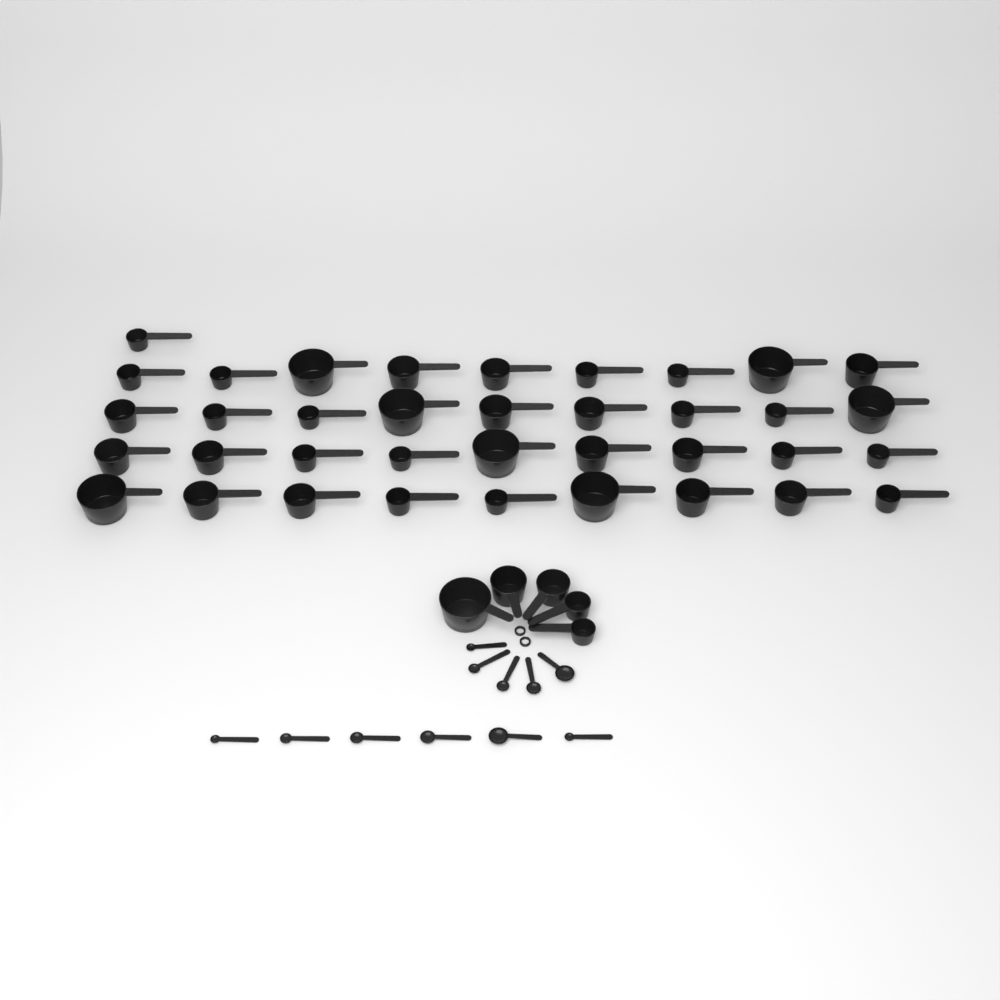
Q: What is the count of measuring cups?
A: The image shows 42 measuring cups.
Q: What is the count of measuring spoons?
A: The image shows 11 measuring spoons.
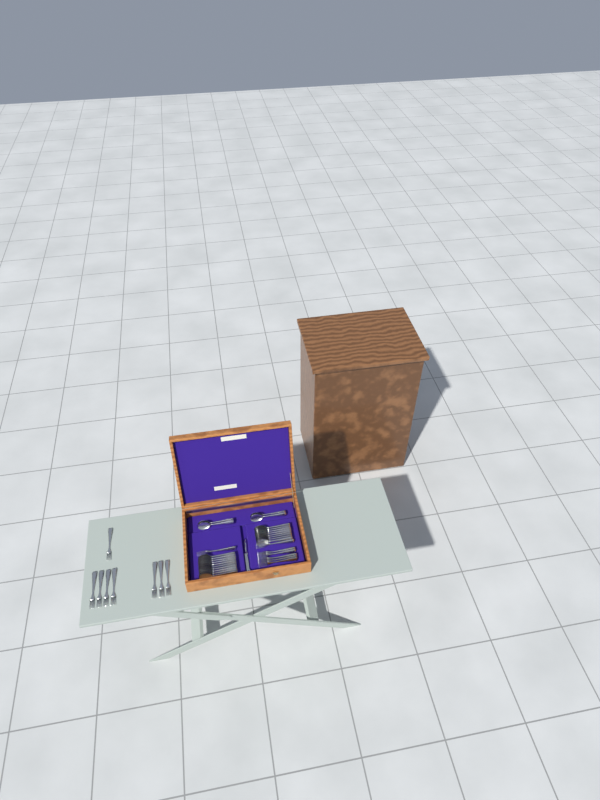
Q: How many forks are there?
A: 15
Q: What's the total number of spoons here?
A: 22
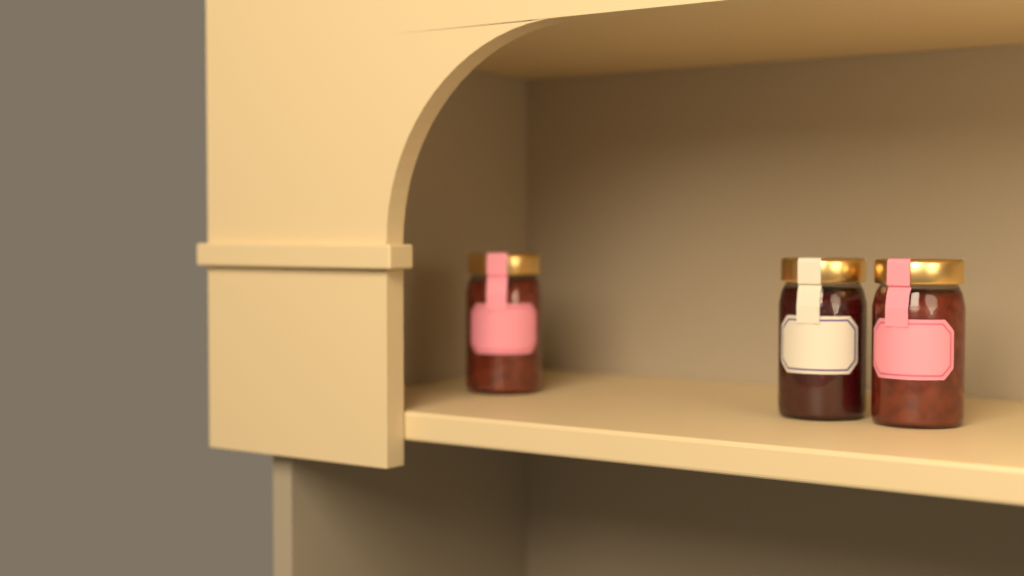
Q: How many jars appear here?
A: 3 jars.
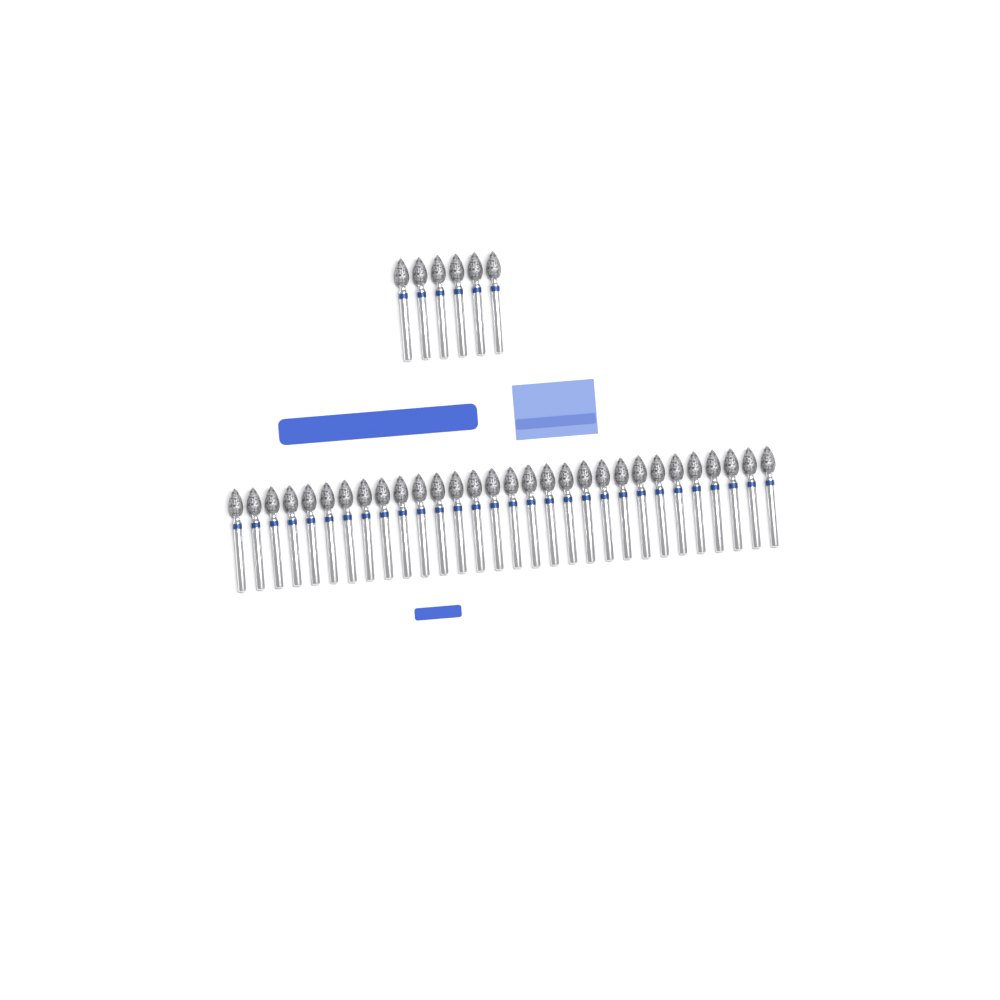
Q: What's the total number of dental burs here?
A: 36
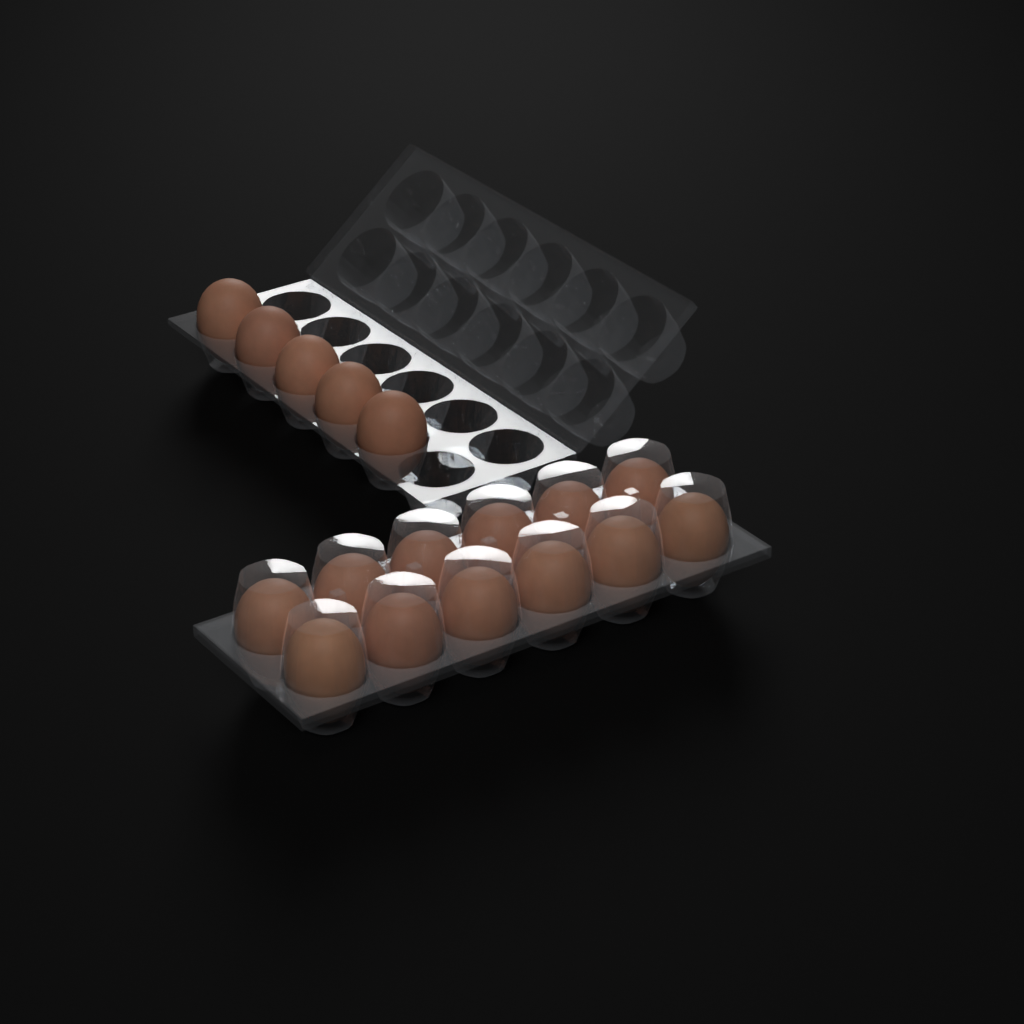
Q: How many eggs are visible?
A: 17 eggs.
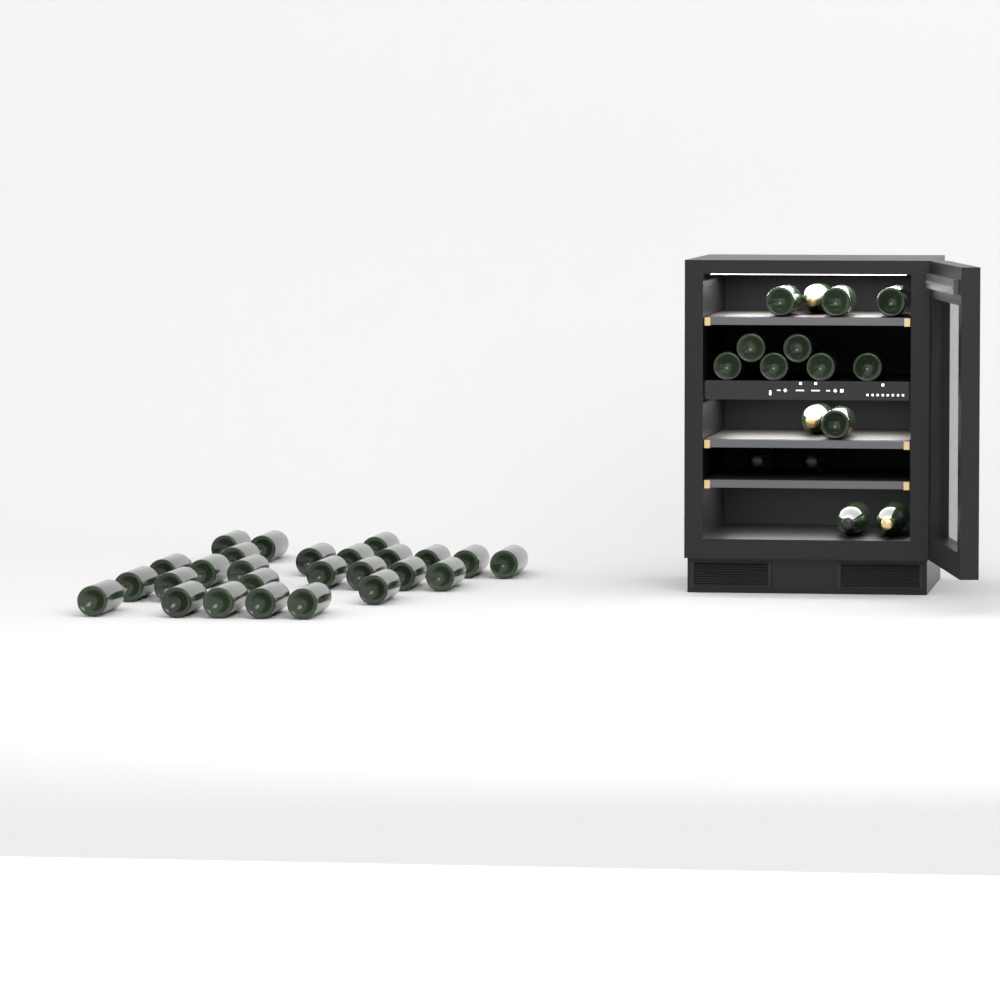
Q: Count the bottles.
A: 42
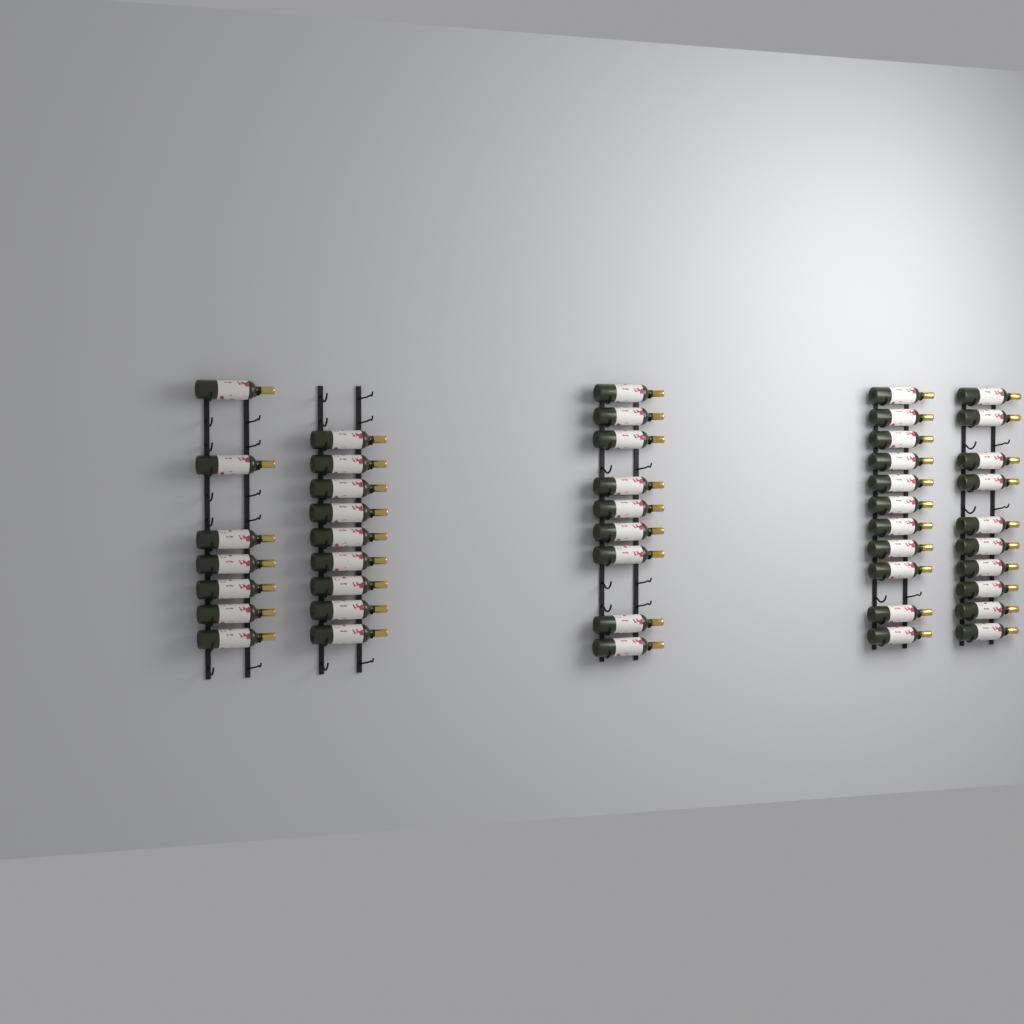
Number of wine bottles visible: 46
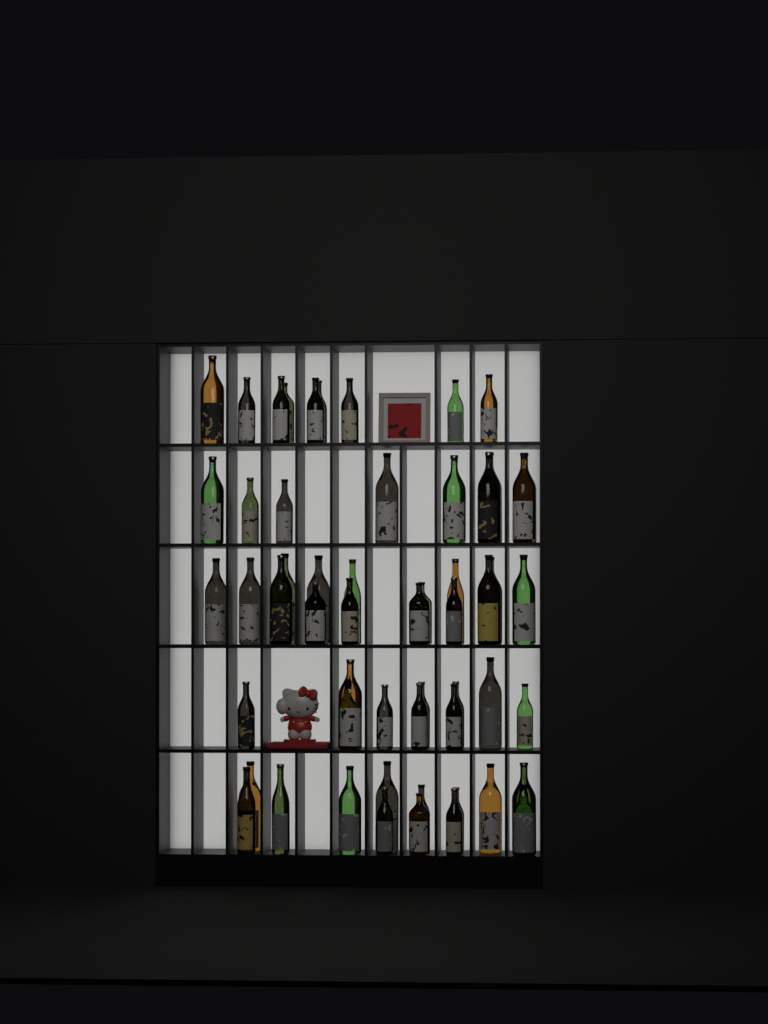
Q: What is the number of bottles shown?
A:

○ ○ ○

Instructions for the task
Convert all of the records above into a JSON list of strings with one string per line, omitting blank lines and leaving out the pictures.

Task response
[
  "Q: What is the count of measuring cups?",
  "A: The image shows 42 measuring cups.",
  "Q: What is the count of measuring spoons?",
  "A: The image shows 11 measuring spoons.",
  "Q: How many forks are there?",
  "A: 15",
  "Q: What's the total number of spoons here?",
  "A: 22",
  "Q: How many jars appear here?",
  "A: 3 jars.",
  "Q: What's the total number of dental burs here?",
  "A: 36",
  "Q: How many eggs are visible?",
  "A: 17 eggs.",
  "Q: Count the bottles.",
  "A: 42",
  "Number of wine bottles visible: 46",
  "Q: What is the number of bottles shown?",
  "A:"
]